**提示本文**
··········

したがって、原告の上記主張は、その前提を欠くものであって、採用することができない。
(2) そして、本願商標の表示態様は、以下のとおり、指定商品である「フラワーセラピーに供する花」につき、その品質、用途を表すものとして取引者、需要者に認識されるものと認められる。
すなわち、本願商標が「フラワーセラピー」の片仮名文字を横書きしてなることは、当事者間に争いがないところ、代表的な国語辞書にも、「フラワー」(flower)につき「花」と、「セラピー」(therapy)につき「治療。療法。薬品や手術を用いないものをいう。」と掲記されている(株式会社岩波書店発行「広辞苑第五版」)とおり、「フラワー」、「セラピー」の各語は、それぞれ上記の意味を有する外来語としてなじみがあるといえるから、これらが結合した「フラワーセラピー」の語が「花を手段とする治療、療法」の意味合いを有することは、その語の構成自体によって容易に認識し得るものということができる。

··········

**提供データ**
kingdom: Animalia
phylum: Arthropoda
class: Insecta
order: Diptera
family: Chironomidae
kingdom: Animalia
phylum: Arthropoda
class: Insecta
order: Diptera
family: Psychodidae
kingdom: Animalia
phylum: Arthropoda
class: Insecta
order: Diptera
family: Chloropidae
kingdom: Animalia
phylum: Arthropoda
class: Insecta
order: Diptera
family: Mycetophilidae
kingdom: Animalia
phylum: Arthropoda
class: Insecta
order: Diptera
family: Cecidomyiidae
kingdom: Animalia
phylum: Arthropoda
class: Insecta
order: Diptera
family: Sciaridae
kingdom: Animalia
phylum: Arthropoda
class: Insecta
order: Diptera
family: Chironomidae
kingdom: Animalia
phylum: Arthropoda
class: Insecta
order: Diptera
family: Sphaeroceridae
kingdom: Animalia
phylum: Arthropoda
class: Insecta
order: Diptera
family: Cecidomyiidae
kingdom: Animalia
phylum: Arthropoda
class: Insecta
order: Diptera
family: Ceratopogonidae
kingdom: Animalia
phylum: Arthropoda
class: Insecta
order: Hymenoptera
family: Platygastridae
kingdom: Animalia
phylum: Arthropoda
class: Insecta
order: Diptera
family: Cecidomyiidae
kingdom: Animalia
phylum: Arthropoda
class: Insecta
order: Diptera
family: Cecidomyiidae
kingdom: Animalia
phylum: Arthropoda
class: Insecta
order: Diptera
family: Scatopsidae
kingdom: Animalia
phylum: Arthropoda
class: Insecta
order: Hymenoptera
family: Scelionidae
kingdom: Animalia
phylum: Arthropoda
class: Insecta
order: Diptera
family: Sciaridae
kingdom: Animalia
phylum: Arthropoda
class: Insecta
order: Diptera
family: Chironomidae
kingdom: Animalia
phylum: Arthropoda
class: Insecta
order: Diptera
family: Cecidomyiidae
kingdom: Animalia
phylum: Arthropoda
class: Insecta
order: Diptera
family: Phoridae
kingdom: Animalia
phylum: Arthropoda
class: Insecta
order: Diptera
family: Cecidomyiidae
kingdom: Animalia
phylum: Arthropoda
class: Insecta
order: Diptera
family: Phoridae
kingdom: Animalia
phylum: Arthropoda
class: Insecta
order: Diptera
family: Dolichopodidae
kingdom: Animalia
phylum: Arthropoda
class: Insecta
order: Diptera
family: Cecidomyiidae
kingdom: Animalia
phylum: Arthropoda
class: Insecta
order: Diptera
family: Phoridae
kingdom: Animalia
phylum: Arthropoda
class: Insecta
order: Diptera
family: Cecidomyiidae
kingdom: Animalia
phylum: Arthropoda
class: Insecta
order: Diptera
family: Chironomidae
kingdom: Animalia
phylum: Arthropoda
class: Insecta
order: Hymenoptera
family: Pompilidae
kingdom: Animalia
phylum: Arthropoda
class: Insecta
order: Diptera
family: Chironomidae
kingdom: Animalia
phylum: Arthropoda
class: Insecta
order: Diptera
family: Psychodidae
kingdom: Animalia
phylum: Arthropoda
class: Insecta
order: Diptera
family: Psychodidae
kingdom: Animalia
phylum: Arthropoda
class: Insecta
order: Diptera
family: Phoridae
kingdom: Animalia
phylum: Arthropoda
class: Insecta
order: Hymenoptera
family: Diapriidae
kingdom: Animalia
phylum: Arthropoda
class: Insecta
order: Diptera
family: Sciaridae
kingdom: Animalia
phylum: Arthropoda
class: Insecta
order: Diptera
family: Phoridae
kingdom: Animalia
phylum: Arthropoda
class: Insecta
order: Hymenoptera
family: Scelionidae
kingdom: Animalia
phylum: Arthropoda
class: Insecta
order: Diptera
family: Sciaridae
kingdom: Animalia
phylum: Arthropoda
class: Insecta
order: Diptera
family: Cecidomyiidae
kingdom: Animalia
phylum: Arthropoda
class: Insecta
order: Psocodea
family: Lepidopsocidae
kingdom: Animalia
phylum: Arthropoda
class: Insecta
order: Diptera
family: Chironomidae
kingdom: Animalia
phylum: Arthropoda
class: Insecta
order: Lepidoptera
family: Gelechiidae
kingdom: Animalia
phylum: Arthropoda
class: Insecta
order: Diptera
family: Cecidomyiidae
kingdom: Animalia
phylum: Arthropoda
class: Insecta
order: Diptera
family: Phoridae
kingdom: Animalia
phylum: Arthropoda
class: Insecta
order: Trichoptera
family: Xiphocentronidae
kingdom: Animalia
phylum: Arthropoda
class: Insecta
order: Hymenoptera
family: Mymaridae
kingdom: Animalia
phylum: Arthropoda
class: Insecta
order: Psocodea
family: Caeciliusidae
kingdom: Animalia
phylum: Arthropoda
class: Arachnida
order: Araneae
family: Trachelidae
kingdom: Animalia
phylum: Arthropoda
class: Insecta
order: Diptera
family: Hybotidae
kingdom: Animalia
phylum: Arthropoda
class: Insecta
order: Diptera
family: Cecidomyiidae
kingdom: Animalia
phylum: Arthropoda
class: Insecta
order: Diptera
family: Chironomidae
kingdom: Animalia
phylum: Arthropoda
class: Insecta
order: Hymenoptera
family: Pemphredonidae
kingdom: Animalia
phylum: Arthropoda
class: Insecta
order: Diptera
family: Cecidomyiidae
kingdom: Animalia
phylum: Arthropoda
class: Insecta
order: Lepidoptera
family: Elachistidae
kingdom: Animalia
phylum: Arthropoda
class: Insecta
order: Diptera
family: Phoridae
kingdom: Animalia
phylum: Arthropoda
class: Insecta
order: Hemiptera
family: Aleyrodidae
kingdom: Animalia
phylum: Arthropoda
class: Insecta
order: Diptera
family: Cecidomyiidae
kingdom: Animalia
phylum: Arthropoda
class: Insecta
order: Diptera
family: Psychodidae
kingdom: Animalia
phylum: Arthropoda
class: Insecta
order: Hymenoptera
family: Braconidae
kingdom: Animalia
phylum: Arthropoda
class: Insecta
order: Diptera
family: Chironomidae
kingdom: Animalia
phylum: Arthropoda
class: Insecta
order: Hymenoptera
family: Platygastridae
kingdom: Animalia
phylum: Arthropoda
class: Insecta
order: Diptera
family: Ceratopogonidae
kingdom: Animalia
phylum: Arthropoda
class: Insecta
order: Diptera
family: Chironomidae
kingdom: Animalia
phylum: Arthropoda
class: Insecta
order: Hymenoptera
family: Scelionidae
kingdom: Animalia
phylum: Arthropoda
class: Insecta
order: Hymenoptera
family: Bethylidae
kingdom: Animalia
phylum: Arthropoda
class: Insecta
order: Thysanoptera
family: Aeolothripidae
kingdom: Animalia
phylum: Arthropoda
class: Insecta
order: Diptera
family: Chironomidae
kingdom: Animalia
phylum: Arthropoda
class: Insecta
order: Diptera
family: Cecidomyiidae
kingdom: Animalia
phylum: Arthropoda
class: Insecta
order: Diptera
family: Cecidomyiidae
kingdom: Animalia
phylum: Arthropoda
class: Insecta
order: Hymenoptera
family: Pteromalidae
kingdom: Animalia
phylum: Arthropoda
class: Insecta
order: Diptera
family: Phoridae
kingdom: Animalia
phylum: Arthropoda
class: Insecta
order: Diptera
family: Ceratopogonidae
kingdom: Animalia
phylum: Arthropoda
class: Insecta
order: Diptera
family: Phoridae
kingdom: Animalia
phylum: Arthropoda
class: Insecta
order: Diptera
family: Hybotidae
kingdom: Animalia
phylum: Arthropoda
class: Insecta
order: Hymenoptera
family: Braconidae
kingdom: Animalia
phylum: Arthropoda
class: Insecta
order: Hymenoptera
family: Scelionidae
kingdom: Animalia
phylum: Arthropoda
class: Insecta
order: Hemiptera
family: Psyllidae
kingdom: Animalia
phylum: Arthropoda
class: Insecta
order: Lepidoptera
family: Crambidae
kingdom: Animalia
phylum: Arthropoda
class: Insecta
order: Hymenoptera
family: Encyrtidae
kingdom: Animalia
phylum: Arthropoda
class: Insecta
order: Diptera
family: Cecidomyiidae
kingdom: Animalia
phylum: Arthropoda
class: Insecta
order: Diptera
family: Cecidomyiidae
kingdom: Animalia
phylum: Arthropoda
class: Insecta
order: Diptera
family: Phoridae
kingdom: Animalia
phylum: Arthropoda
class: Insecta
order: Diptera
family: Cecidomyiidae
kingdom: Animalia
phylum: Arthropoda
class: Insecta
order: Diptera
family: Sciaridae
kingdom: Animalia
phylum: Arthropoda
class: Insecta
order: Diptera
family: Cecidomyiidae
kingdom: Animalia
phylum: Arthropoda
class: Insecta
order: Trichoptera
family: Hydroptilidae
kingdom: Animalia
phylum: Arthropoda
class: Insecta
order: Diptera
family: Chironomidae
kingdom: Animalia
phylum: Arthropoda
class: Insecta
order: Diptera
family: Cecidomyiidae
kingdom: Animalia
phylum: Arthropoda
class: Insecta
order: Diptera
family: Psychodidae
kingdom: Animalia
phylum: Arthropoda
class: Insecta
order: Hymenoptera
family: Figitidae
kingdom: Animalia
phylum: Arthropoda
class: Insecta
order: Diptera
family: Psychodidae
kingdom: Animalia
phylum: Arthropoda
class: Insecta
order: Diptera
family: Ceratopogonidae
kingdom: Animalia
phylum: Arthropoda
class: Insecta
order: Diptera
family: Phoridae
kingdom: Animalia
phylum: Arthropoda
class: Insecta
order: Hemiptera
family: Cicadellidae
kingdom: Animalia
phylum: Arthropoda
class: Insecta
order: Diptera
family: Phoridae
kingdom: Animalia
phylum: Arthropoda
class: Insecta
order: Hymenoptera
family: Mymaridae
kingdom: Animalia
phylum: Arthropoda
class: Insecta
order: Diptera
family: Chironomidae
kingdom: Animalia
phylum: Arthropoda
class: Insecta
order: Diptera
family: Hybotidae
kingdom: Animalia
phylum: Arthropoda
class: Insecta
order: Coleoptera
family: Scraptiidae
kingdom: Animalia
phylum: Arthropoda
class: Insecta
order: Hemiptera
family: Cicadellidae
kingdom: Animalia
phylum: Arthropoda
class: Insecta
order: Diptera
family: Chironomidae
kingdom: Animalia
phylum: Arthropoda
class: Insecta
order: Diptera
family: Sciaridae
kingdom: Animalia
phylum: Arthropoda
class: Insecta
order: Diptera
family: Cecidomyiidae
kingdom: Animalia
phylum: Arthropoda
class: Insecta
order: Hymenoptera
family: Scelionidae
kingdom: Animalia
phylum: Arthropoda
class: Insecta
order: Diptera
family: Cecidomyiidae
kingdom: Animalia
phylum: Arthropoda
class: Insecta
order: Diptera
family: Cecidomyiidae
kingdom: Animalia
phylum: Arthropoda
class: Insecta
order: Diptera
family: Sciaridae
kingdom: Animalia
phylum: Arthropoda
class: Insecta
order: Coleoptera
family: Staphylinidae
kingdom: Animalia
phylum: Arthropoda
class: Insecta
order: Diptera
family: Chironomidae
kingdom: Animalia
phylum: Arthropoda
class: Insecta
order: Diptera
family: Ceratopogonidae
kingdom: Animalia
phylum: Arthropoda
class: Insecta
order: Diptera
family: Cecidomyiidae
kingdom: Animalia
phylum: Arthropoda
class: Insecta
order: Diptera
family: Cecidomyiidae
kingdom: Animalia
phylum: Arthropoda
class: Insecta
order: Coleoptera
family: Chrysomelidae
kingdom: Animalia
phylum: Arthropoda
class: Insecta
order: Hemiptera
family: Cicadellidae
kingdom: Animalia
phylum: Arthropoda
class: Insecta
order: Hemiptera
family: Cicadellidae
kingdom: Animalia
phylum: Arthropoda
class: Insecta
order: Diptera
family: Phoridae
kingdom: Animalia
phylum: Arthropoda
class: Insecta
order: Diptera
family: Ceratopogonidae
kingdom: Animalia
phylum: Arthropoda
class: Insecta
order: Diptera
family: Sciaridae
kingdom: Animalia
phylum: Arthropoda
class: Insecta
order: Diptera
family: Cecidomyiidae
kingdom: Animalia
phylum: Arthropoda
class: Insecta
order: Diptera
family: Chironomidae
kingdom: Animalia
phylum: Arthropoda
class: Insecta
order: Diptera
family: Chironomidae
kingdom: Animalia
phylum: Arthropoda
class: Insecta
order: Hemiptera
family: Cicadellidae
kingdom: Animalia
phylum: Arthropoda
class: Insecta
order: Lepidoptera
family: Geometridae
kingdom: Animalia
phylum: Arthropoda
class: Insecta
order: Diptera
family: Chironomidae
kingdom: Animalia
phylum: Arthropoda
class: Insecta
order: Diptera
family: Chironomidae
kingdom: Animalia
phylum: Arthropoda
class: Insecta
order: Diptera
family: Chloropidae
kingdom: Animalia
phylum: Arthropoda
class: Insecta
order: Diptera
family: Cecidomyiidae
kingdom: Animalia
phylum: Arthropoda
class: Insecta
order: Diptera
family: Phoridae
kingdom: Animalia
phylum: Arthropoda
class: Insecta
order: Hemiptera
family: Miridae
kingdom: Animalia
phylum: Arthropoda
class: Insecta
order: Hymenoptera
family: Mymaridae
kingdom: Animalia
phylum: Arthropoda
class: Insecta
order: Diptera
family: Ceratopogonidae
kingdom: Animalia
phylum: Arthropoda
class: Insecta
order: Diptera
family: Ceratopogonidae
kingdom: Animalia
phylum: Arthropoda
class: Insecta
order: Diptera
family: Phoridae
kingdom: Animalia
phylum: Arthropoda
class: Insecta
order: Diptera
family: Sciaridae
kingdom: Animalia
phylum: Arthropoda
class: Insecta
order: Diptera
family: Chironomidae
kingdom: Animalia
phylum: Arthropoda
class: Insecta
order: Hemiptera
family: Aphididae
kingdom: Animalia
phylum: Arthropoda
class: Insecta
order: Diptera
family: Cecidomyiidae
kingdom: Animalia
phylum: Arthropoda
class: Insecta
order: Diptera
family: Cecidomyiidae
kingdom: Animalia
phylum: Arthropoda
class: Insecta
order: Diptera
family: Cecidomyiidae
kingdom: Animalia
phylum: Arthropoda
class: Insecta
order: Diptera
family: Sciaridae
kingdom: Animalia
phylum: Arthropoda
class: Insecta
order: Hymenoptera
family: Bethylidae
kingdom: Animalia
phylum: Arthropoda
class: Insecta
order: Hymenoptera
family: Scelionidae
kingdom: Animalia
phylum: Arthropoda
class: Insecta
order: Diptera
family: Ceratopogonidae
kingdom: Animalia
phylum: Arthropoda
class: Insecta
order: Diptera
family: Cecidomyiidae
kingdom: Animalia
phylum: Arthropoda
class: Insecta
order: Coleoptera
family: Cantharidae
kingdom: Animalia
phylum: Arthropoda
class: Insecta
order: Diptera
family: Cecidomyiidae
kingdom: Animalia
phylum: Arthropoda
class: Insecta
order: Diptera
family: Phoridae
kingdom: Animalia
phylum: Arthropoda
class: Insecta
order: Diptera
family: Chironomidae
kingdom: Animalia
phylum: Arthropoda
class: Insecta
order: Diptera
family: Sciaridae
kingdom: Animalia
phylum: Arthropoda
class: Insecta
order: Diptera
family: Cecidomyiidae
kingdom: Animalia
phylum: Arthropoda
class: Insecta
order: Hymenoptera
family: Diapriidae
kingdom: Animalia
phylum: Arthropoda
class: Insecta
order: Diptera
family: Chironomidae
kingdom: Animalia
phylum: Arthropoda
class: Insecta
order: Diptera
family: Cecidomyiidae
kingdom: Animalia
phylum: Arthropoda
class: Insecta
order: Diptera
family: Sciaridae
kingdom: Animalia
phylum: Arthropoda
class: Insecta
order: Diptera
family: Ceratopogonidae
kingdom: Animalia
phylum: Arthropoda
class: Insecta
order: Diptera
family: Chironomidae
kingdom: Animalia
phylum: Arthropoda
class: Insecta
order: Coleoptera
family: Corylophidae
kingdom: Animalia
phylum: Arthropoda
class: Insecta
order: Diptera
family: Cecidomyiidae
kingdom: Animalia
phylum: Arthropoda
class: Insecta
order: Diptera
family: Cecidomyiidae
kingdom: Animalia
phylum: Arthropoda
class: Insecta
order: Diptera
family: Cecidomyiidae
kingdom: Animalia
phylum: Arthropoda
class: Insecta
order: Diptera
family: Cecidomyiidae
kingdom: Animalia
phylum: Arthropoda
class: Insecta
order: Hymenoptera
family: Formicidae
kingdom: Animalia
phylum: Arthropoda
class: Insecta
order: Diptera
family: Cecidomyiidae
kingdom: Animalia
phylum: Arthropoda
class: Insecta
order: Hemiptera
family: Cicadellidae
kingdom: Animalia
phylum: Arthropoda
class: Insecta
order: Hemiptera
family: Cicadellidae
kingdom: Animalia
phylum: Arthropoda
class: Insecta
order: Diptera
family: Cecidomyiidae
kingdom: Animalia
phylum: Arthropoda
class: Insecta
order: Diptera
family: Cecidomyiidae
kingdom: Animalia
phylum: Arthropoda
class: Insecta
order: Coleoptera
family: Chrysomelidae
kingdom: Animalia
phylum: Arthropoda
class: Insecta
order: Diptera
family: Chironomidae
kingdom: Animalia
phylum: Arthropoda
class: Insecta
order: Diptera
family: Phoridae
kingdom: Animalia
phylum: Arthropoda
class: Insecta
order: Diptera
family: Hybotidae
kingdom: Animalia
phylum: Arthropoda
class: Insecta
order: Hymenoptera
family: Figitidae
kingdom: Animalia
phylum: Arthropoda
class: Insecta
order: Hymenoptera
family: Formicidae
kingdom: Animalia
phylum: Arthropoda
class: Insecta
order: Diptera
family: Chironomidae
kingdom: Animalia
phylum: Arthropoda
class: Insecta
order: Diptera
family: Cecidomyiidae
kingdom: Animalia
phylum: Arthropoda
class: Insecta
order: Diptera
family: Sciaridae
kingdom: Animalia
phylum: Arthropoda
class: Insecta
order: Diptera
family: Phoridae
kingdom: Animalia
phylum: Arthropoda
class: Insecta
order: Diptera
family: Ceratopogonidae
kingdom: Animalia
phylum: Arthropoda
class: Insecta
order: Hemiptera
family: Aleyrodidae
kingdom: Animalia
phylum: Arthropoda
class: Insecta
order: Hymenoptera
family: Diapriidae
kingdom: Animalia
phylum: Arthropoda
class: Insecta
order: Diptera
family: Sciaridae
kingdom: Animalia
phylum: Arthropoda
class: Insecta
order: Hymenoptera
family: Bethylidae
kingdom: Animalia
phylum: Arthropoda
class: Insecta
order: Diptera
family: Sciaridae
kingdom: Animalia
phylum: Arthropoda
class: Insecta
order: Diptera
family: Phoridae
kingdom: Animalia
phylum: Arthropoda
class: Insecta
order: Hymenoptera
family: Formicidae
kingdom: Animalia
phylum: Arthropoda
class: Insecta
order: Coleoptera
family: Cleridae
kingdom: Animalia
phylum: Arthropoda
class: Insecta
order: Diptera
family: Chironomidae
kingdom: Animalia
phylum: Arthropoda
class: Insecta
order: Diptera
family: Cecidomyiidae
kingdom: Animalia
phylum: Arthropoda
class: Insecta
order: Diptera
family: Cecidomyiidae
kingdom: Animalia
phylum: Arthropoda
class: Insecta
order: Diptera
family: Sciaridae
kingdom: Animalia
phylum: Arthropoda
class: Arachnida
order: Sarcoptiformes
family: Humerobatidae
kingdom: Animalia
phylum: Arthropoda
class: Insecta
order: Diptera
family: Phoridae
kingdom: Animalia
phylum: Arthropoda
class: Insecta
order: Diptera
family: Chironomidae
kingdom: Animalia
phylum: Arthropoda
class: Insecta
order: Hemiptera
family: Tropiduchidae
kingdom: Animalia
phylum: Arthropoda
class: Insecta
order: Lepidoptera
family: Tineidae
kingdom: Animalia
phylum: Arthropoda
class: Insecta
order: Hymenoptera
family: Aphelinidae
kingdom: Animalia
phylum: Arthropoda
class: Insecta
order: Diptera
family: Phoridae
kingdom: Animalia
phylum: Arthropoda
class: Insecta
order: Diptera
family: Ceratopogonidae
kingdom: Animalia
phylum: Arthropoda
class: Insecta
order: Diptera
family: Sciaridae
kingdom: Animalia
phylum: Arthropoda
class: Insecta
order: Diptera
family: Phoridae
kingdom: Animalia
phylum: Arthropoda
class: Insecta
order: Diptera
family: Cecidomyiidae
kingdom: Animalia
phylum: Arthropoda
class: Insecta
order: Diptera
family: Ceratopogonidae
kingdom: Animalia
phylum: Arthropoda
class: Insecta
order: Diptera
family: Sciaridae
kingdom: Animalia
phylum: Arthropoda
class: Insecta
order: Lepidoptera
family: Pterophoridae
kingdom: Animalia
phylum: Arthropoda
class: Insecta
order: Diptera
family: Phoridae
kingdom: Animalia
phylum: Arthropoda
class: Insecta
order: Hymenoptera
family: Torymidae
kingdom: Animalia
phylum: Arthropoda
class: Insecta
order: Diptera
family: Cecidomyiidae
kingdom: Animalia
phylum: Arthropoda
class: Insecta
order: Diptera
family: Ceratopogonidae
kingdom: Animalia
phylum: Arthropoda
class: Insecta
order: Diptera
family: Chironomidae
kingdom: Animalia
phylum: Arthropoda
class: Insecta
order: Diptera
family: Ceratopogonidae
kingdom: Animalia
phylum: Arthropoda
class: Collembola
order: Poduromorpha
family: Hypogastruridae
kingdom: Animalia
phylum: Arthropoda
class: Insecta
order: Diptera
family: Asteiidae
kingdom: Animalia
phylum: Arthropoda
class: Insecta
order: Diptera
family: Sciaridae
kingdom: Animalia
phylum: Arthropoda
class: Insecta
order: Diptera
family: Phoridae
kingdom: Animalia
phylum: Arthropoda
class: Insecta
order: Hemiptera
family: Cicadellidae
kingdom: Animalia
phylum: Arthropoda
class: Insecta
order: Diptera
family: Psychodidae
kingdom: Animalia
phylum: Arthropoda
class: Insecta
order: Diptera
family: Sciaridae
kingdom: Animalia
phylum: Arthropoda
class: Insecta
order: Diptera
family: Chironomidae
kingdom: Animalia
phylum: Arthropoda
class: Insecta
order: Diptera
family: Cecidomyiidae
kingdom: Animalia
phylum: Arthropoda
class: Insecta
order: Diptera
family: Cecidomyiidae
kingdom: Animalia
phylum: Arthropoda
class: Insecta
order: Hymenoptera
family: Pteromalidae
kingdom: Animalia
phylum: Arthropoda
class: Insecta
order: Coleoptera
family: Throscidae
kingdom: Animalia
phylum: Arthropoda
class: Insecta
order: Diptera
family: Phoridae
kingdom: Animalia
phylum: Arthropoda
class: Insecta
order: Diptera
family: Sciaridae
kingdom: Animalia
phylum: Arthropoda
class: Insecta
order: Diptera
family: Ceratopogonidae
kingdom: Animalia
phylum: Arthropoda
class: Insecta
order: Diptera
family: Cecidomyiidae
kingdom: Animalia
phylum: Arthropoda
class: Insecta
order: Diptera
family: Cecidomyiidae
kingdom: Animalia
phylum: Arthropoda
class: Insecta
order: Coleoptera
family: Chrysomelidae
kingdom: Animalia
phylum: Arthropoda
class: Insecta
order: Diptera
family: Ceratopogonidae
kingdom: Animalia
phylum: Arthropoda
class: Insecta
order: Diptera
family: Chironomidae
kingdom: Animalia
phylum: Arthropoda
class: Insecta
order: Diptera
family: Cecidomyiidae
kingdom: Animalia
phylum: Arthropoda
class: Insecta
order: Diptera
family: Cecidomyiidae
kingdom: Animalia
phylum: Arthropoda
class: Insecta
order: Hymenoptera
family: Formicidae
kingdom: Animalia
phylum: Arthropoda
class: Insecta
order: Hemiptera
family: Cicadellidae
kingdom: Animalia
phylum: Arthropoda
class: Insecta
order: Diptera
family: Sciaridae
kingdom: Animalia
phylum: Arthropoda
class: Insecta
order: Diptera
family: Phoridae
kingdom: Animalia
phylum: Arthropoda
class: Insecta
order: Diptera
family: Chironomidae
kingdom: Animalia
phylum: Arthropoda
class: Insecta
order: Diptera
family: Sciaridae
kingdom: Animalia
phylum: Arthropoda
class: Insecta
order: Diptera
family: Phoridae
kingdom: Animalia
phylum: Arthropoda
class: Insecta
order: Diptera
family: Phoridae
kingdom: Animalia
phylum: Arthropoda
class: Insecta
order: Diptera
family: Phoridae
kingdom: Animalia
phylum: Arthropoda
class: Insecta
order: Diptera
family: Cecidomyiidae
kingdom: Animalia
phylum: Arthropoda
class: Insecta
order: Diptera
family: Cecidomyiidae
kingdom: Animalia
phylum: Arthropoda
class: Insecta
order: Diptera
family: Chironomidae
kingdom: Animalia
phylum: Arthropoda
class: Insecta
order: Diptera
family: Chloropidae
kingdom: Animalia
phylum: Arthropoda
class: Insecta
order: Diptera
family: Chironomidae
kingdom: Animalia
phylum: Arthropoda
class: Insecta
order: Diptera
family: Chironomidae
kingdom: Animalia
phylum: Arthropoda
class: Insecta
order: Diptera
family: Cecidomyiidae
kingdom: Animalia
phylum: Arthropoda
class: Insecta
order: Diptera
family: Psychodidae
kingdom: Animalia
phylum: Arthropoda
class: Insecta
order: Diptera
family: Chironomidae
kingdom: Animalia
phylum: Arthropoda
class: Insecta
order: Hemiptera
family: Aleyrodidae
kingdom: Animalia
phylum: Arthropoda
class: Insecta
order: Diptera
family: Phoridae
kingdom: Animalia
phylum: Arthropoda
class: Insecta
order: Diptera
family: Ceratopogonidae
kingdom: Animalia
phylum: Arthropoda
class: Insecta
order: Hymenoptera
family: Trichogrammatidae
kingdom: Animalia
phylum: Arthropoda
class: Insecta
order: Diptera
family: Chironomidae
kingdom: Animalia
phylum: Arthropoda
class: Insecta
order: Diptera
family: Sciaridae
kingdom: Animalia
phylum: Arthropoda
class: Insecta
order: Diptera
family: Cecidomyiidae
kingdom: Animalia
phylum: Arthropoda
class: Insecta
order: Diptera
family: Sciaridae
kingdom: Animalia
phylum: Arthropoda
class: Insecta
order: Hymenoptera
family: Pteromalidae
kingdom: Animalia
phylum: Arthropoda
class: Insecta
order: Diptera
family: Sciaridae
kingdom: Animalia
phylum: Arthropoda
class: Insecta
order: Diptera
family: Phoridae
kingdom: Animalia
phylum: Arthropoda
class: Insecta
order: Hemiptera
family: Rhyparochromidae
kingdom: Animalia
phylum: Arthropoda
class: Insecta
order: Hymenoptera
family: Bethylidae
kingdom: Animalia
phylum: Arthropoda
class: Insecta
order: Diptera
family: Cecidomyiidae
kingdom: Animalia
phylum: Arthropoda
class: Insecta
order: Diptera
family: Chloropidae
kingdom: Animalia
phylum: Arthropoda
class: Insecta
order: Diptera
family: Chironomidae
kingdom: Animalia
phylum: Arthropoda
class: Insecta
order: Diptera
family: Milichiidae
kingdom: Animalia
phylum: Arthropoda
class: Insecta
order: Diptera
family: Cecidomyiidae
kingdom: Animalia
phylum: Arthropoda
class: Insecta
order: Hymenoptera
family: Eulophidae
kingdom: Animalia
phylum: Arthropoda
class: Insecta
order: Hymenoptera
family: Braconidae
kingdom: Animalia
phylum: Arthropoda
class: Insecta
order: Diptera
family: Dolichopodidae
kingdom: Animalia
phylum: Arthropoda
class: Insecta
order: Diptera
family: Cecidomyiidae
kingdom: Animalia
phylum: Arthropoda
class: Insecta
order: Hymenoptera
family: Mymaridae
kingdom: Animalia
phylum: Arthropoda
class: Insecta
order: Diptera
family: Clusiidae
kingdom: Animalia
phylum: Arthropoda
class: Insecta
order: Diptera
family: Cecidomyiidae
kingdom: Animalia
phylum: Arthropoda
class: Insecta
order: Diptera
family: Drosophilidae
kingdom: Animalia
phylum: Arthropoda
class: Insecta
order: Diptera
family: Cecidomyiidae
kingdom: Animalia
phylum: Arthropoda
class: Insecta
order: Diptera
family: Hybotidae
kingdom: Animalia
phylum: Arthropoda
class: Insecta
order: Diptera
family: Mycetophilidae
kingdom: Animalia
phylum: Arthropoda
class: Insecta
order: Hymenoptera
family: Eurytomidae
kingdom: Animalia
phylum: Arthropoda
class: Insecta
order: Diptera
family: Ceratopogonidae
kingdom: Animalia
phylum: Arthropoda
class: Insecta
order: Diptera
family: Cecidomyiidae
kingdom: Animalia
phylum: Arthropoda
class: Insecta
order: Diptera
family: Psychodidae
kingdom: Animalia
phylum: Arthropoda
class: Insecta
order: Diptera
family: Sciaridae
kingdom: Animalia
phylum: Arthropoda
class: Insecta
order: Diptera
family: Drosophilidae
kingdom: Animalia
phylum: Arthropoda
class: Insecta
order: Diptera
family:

··········

**課題項目 A**
本文の内容を2文で要約してもらえますか?
**課題項目 B**
本文のうち、「すなわち、本願商標が「フラワ」で始まり「得るものということができる。」で終わる部分を、一字一句違えずに書き写してもらえますか?

**解答例 A**
原告の主張は前提を欠くため採用できず、本願商標の表示態様は、指定商品「フラワーセラピーに供する花」の品質、用途を表すものとして取引者、需要者に認識されると認められる。「フラワー」「セラピー」は広辞苑第五版にもそれぞれ「花」「治療。療法。」と掲記された、なじみのある外来語であるため、結合した「フラワーセラピー」が「花を手段とする治療、療法」の意味合いを有することは、語の構成自体から容易に認識し得るとされる。

**解答例 B**
すなわち、本願商標が「フラワーセラピー」の片仮名文字を横書きしてなることは、当事者間に争いがないところ、代表的な国語辞書にも、「フラワー」(flower)につき「花」と、「セラピー」(therapy)につき「治療。療法。薬品や手術を用いないものをいう。」と掲記されている(株式会社岩波書店発行「広辞苑第五版」)とおり、「フラワー」、「セラピー」の各語は、それぞれ上記の意味を有する外来語としてなじみがあるといえるから、これらが結合した「フラワーセラピー」の語が「花を手段とする治療、療法」の意味合いを有することは、その語の構成自体によって容易に認識し得るものということができる。